Answer:
D
Step-by-step explanation:
So we have the equation:
[tex]A=\frac{1}{2}(12)(3+7)[/tex]
And we want to find out which of the answer choices is not equivalent.
Thus, let's go through each of the choices.
A)
We have:
[tex]\frac{12(3+7)}{2}[/tex]
This is correct.
Our original equation can be written as:
[tex]A=\frac{1}{2}(\frac{12(3+7)}{1})[/tex]
And if we multiply straight across:
[tex]A=\frac{12(3+7)}{2}[/tex]
We'll get choice A. So choice A is correct.
B)
We have:
[tex]6(3+7)[/tex]
This is also correct.
From our original equation:
[tex]A=\frac{1}{2}(12)\cdot(3+7)[/tex]
If we multiply the first term together:
[tex]A=6(3+7)[/tex]
We'll get choice B. So, choice B is correct.
C)
We have:
[tex]0.5(12)(10)[/tex]
This is correct as well.
If we reduce 1/2 to decimal form and add the operations within the parentheses in the original equation, we will get:
[tex]A=\frac{1}{2}(12)(3+7)\\A=0.5(12)(10)[/tex]
So, C is also correct.
D)
We have:
[tex]\frac{12}{2}\times\frac{10}{2}[/tex]
Note that this is not correct.
This attempted to use the distributive property.

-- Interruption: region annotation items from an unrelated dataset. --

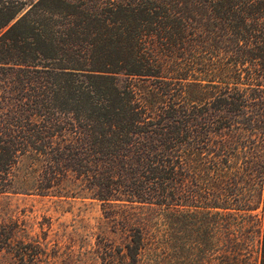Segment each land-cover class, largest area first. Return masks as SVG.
<instances>
[{
	"label": "trees",
	"instance_id": "obj_1",
	"mask_svg": "<svg viewBox=\"0 0 264 264\" xmlns=\"http://www.w3.org/2000/svg\"><path fill=\"white\" fill-rule=\"evenodd\" d=\"M28 152L133 233L121 264L155 209L165 264H264V0H0V193Z\"/></svg>",
	"mask_w": 264,
	"mask_h": 264
},
{
	"label": "rangeland",
	"instance_id": "obj_2",
	"mask_svg": "<svg viewBox=\"0 0 264 264\" xmlns=\"http://www.w3.org/2000/svg\"><path fill=\"white\" fill-rule=\"evenodd\" d=\"M56 168L34 152L14 165L12 185L0 193V264H121L133 233L103 225L105 208L87 197L86 182ZM163 214L147 212L145 264H165Z\"/></svg>",
	"mask_w": 264,
	"mask_h": 264
}]
</instances>
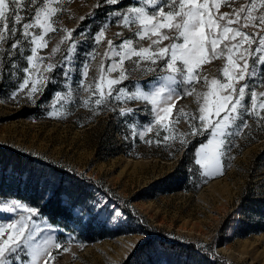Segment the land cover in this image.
<instances>
[{"label":"rangeland","instance_id":"rangeland-1","mask_svg":"<svg viewBox=\"0 0 264 264\" xmlns=\"http://www.w3.org/2000/svg\"><path fill=\"white\" fill-rule=\"evenodd\" d=\"M98 2L103 0L53 3L60 9L53 17L56 31L45 36L47 46L38 49V56L45 59L33 61L30 76L23 69L29 67L27 56L33 45L22 35L23 23L32 22L35 14L29 0L18 12L24 19L15 25V37L0 46V203L18 200L39 210L33 218L45 228L41 235L52 236L70 249L61 251L53 264H123L145 239V245L151 246L147 256L155 264H264V124L257 126L256 117L247 116L249 127L230 137L232 143L218 170L222 174L209 176L203 175L204 169L195 161L198 148L210 136L182 135L190 132L191 124L199 126V108L206 98L203 94L211 91V80L225 82L222 69L226 59L201 64L196 72L198 80L191 85H172L180 95L173 96L170 103L174 108L165 125L152 123L150 103L126 98L136 88L150 91L163 83L159 77L166 75L161 71L164 61L157 65L141 61L137 65V57L126 59L123 70L128 78L112 85V96L97 106L94 101L99 93L92 95L96 83H101L106 93L107 80L119 78L121 72L120 67L108 71L114 61L119 65L120 56L109 50L107 41L118 46L130 38L134 47L151 43L147 38L137 42L135 26L130 31L113 15L128 6L143 4V0H121L116 5L96 7ZM249 3L220 0L219 9L213 7L212 11L216 16L232 14ZM260 12L258 7L253 14L259 16ZM13 20L14 14L9 15V28L14 26ZM105 24V37L97 43L95 36ZM64 29L75 30L72 40L76 49L70 61L65 57L71 41L61 42L67 35ZM242 30L264 34V28L251 24ZM29 31L39 35L42 30L36 27ZM16 40L22 41V52L10 48ZM171 42L163 40L161 46ZM58 44L59 50L53 53ZM120 51L117 47L116 52ZM49 63L57 67L46 72ZM85 64L86 77L82 75ZM148 67L155 71H147ZM257 69L258 75L249 78L248 83L255 85L259 104L264 102V96L259 95L264 93V84L259 65ZM65 71H69L68 76ZM41 76L49 79L38 83L40 90L30 98L27 92L32 81H40ZM26 78L29 84L17 92ZM121 87L127 92L117 100ZM185 90L192 94H183ZM13 92H17L15 99ZM57 92L70 95L60 99ZM85 100L90 101L87 106ZM207 100L212 110L215 97L208 96ZM245 103L251 107L250 94ZM127 108L133 111L121 115L120 110ZM180 109L189 114L187 119L180 116L172 123ZM50 112L56 114L50 116ZM131 124L137 126V132L145 125L153 130L141 139L133 136ZM164 136L170 138L163 141ZM158 139L162 141L159 144ZM194 141L197 144L191 157L187 147ZM96 203L104 211H79ZM53 209L58 212L54 220ZM21 214L26 215L20 209L15 213L0 210V223L11 224ZM21 256L27 258L25 253Z\"/></svg>","mask_w":264,"mask_h":264},{"label":"snow or ice","instance_id":"snow-or-ice-1","mask_svg":"<svg viewBox=\"0 0 264 264\" xmlns=\"http://www.w3.org/2000/svg\"><path fill=\"white\" fill-rule=\"evenodd\" d=\"M24 2L25 0H0V46L15 37L18 30L15 25L20 24L24 19L18 14L23 8ZM59 2L60 0H29V3L35 8V14L31 17L32 22L22 25L24 39L33 45L31 55L27 56L29 67L23 69L29 76L31 75L30 69L35 67L33 61L45 59L38 56V49L46 47L45 36L49 32L56 31L54 27L56 21L53 17L57 15L60 9L52 5ZM120 2L121 0H103V3L98 2L96 7H102L104 4L116 5ZM224 2L227 3L228 0H224ZM213 7L218 10L220 0H212L211 4L209 0H163V3L161 0H143V4L128 6L123 12H114L113 15L118 17L117 23L122 27L131 31L135 26L134 36L137 38V42L147 38L151 40V43L148 47H134L133 39L128 38L117 46L113 44L112 40H108L109 50L114 55L120 56L119 65L114 61L109 65L108 71H116L117 67H120V76L117 79L107 80L108 91L106 93L103 91V85L99 82L96 83L95 90L92 92L94 96L99 93L98 98L94 101L95 104L97 106L104 104L106 99L112 96V85L119 84L128 78L123 70V63L126 59L137 57L138 60L135 61L137 65L141 61H150L152 65H157L158 61H164L165 66L161 71L166 75L159 77L163 83L157 84L150 91L136 88L135 91L128 93L126 98L150 103L152 105L151 111L154 114L152 123L165 125L174 108L170 102L173 96L180 95L177 87L172 85H178V83L191 85L193 81L198 80L196 72L201 64L209 62L210 59L225 58L226 63L222 69L225 82L217 79L211 80V91L203 94L206 98L204 104L199 108V126L191 124L190 132L182 134L192 136L208 134L210 136L207 142L202 143L196 152L197 159L195 162L204 169L203 175L205 176L222 174L218 170L221 168L222 159L232 143L230 137L241 134L249 127L247 116H255L257 126L264 124V102L256 103L258 94L255 91V85L248 83L249 78L258 75L257 66L259 65V76L261 83L264 84V34L261 32L247 33L242 30L250 24L264 28V0H259V5L257 0H250L248 6H241L239 9L233 10L232 14L222 13L219 16L213 13ZM258 7L261 9L259 16L253 14ZM12 14H14V26L9 28L7 21L9 15ZM80 19L83 20L85 17H80ZM233 24L238 26L233 27ZM36 27L42 30L41 34L37 35L29 31ZM107 27V24L103 25L96 34L97 43L105 37ZM64 31L67 32V35L62 38L61 42L71 41V45L67 49L68 55L65 57L70 61L72 59L71 53L76 49V42L72 40V32L75 30L64 29ZM117 35H122V33H117ZM163 40H171L172 42L161 46ZM21 44L22 41L16 40L11 43L10 48L19 49L22 52ZM245 44L248 47H244ZM253 45H255L254 49L252 48ZM117 47L121 50L120 52H116ZM58 50L59 44L52 49V52L55 53ZM8 55L11 56L14 53H8ZM88 55L92 56V53ZM105 56L107 58L108 54L106 53ZM249 59H252L251 64ZM238 61H243V63ZM2 63L0 61V64ZM55 67H57L56 64L49 63L45 71L50 72ZM101 69L103 70V65H101ZM87 70L88 65L85 64L82 73L85 77ZM146 70L155 71V68L148 67ZM69 71H65L64 75L68 76ZM2 73L3 68H0V75ZM178 76L183 77V80L178 81ZM46 79L49 78L41 76L40 81L33 80L27 95L31 98L40 90L38 83ZM100 80H104L103 75H101ZM28 84L29 79L26 78L19 85L17 92L23 90ZM238 85L239 87H237ZM91 87V85L88 86V88ZM249 89L250 92L247 91ZM194 91L192 89V92ZM17 92L12 93L13 99H15ZM126 92L127 90L121 87L115 99L120 100L125 97ZM192 92L185 90L183 94H192ZM249 94L252 100L251 107L245 103L246 95ZM55 95L63 99L65 95L70 94L62 95L57 92ZM199 95L197 94L198 98ZM259 95L264 96V93ZM208 96L215 97L212 110L209 109ZM89 102V100H85L84 105L87 106ZM132 111V108L121 109L120 114L123 115L125 112L130 113ZM213 111L214 116L212 115ZM55 114V112L49 113L50 116ZM188 115L183 109H180L172 123L178 121L180 116L187 119ZM129 127L133 129V136L139 135L141 139H144L147 132L153 130L150 125L143 126L139 132L135 131L137 127L135 124H131ZM232 129H236V131L233 132ZM169 138V136H164L163 141H167ZM146 142L152 143L151 140ZM161 142L159 139L156 141L157 144ZM181 142L186 143L183 139ZM18 209L26 215L21 214L11 224L0 223V264H15L17 261L19 264H53L61 251L68 252L70 250L57 242L54 237L41 235L45 228L41 227L33 218L40 214L37 208L18 200L0 203V210L15 213ZM79 211L99 213L104 211V207L96 203L87 208L81 207ZM47 227H51V225ZM54 252L56 255L53 254ZM21 253H25L27 258H22Z\"/></svg>","mask_w":264,"mask_h":264},{"label":"trees","instance_id":"trees-1","mask_svg":"<svg viewBox=\"0 0 264 264\" xmlns=\"http://www.w3.org/2000/svg\"><path fill=\"white\" fill-rule=\"evenodd\" d=\"M197 144V141L192 142L188 147H187V153H189L191 157H194V148ZM2 151V150H0ZM1 193V190H0ZM55 209H58L57 207ZM55 209H53V213L51 218L54 220L56 219V214L58 213ZM146 239L139 245L132 254H130L123 264H155L152 259L150 258L151 256H147L149 251L151 250V246L148 244L147 246L145 245ZM150 241L148 240V243ZM144 247V249H143Z\"/></svg>","mask_w":264,"mask_h":264}]
</instances>
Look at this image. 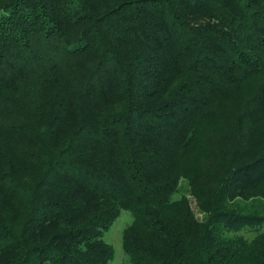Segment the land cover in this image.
<instances>
[{
	"label": "trees",
	"instance_id": "obj_1",
	"mask_svg": "<svg viewBox=\"0 0 264 264\" xmlns=\"http://www.w3.org/2000/svg\"><path fill=\"white\" fill-rule=\"evenodd\" d=\"M184 180L186 195L173 199ZM264 264V0H0V264Z\"/></svg>",
	"mask_w": 264,
	"mask_h": 264
},
{
	"label": "rangeland",
	"instance_id": "obj_2",
	"mask_svg": "<svg viewBox=\"0 0 264 264\" xmlns=\"http://www.w3.org/2000/svg\"><path fill=\"white\" fill-rule=\"evenodd\" d=\"M186 195L190 198L187 192L186 182L184 180L179 181V188L177 193L173 195V199L180 198L181 196ZM191 206L196 214V217L201 218L200 215L196 212V207L194 200L190 198ZM132 222V216L128 211L122 210L115 220V222L111 225V227L104 232L102 239L110 244L114 250L113 258L107 264H131L129 262L128 257L124 254L121 246V236L123 230ZM264 230V226L254 227V228H244L236 233H231L230 235H238L242 236L245 239L251 240L255 237V235Z\"/></svg>",
	"mask_w": 264,
	"mask_h": 264
}]
</instances>
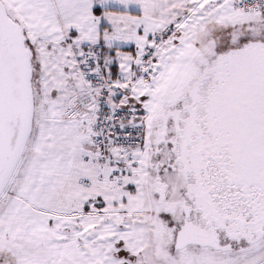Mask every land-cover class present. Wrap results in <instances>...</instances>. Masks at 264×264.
<instances>
[{
    "label": "snow or ice",
    "instance_id": "obj_1",
    "mask_svg": "<svg viewBox=\"0 0 264 264\" xmlns=\"http://www.w3.org/2000/svg\"><path fill=\"white\" fill-rule=\"evenodd\" d=\"M0 264H264V0H0Z\"/></svg>",
    "mask_w": 264,
    "mask_h": 264
}]
</instances>
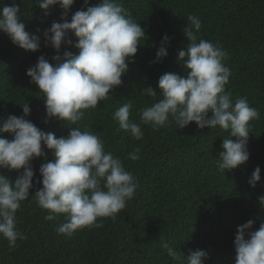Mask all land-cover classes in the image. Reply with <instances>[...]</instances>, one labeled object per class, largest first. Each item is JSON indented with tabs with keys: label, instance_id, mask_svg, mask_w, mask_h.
I'll use <instances>...</instances> for the list:
<instances>
[{
	"label": "trees",
	"instance_id": "1",
	"mask_svg": "<svg viewBox=\"0 0 264 264\" xmlns=\"http://www.w3.org/2000/svg\"><path fill=\"white\" fill-rule=\"evenodd\" d=\"M100 0H89L88 6ZM132 18L140 23L146 39L121 77L122 84L111 90L109 99L98 102L96 109L86 110L77 127L93 131L108 151L118 156L127 171L138 182L135 196L129 200L115 220L99 218L103 226L75 231L70 237L58 234L56 228L66 221V215L46 221L48 210L32 200L42 185L39 167L53 161L52 150L44 149L46 158L31 161L34 171L30 198L17 211V227L26 236L18 240V247L8 249V242L0 236V264H179L168 257L162 242L185 256L197 249L208 252L205 264H234V238L238 225L249 219L257 230L264 222V0H121ZM16 4L20 8L25 30L41 37V48L26 51L14 45L7 34L0 31V119L8 115H22L20 104L28 102L31 112L26 117L45 132L66 137L75 125L65 120L47 118L44 99L26 70L44 55L50 63L56 54L51 46H44L43 30L53 21L60 22L61 9L50 6L48 14L34 0H0V8ZM84 6V0H74L67 19ZM189 14L202 21L200 38L219 43L227 52L225 61L232 75L225 86L235 98L246 96L250 106L259 110L260 118L250 121L247 140L248 160L232 170H218L216 160L223 151V138L228 132L218 126L199 129L190 122L182 129L172 122L153 131L141 125L140 140L120 130L112 113L124 103L131 102L130 119L139 123V110L159 99L141 94L151 86L159 92L158 78L168 72L186 76L178 51L186 50ZM171 39L165 45L167 56L152 63L161 38ZM73 44L76 38L71 37ZM78 49L62 45L60 54ZM47 120V122H45ZM6 138L12 137L8 133ZM233 141L236 137H229ZM140 148L141 159L132 161L128 153ZM259 166L261 180L250 187L248 178ZM22 171V169H21ZM0 174L15 179L17 172L0 168ZM247 238V237H246Z\"/></svg>",
	"mask_w": 264,
	"mask_h": 264
},
{
	"label": "clouds",
	"instance_id": "2",
	"mask_svg": "<svg viewBox=\"0 0 264 264\" xmlns=\"http://www.w3.org/2000/svg\"><path fill=\"white\" fill-rule=\"evenodd\" d=\"M34 2L45 15L53 5L62 11L60 22L53 21L42 33L44 46H51L56 52L51 57L55 63H50L42 54L26 70V75L42 94L46 117L76 126L85 117L86 110L96 109L98 102L108 100L111 90L122 84L121 77L133 62L138 45L147 38L145 30L121 0H100L94 6H88L89 0H84L86 10L82 7L75 11L70 20L67 17L74 0ZM19 12L16 4L0 8V31L14 45L36 52L41 48V37L25 30ZM187 21L185 36L189 43L177 55L187 75L162 74L157 81L159 92L151 86L143 87L142 95L156 98L159 94V99L139 110V123L130 119L131 102L118 107L112 119L118 122L120 130L136 140L143 138L141 125L150 126L153 131L172 122L178 129L190 122H195L199 129L218 126L228 132V137L223 138V151L218 154L216 165L222 172L232 170L249 158V122L258 120L260 113L250 106L246 96L237 97L233 102L231 92L225 88L232 75L225 64L227 52L218 42L200 38L202 21L198 16L189 14ZM170 39L167 34L162 36L152 63L167 56L165 45ZM62 45H72L79 51L73 54L65 50L61 55ZM20 106L22 115L0 119V168L17 172L14 180L0 174V236L7 240L9 251L18 247V240L27 239L17 227L16 213L29 200V190L34 186L31 161L46 158L45 148L52 150L54 160L40 165L38 182L42 187L31 197L38 207L48 210L46 221L66 215V221L56 228L57 233L70 237L77 230L102 227V221L97 222L99 218L115 220L135 196L137 178L125 169L118 156L106 150L104 141L93 131H82L76 126L66 137H56L26 119L31 112L28 102ZM4 133L12 138H6ZM140 151L136 147L128 157L137 161L141 159ZM260 173L257 166L248 178L250 187L254 188L261 180ZM259 203L264 207V196ZM253 223L249 219L237 227L234 264H264V222L254 231L251 230ZM161 247L179 264H205L209 256L200 249L190 250L185 256L168 242H162Z\"/></svg>",
	"mask_w": 264,
	"mask_h": 264
}]
</instances>
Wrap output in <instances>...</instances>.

However, the distribute property does not work for multiplication. For instance:
[tex]3(2+1)\text{ indeed equals } 3(2)+3(1)[/tex]
However:
[tex]3(2\times1)\text{ does not equal} 3(2)\times3(1)[/tex]
So, choice D is not equivalent.
So choice D is our answer :)
If we evaluate it, we will get 30, in contrast to the 60 of the others.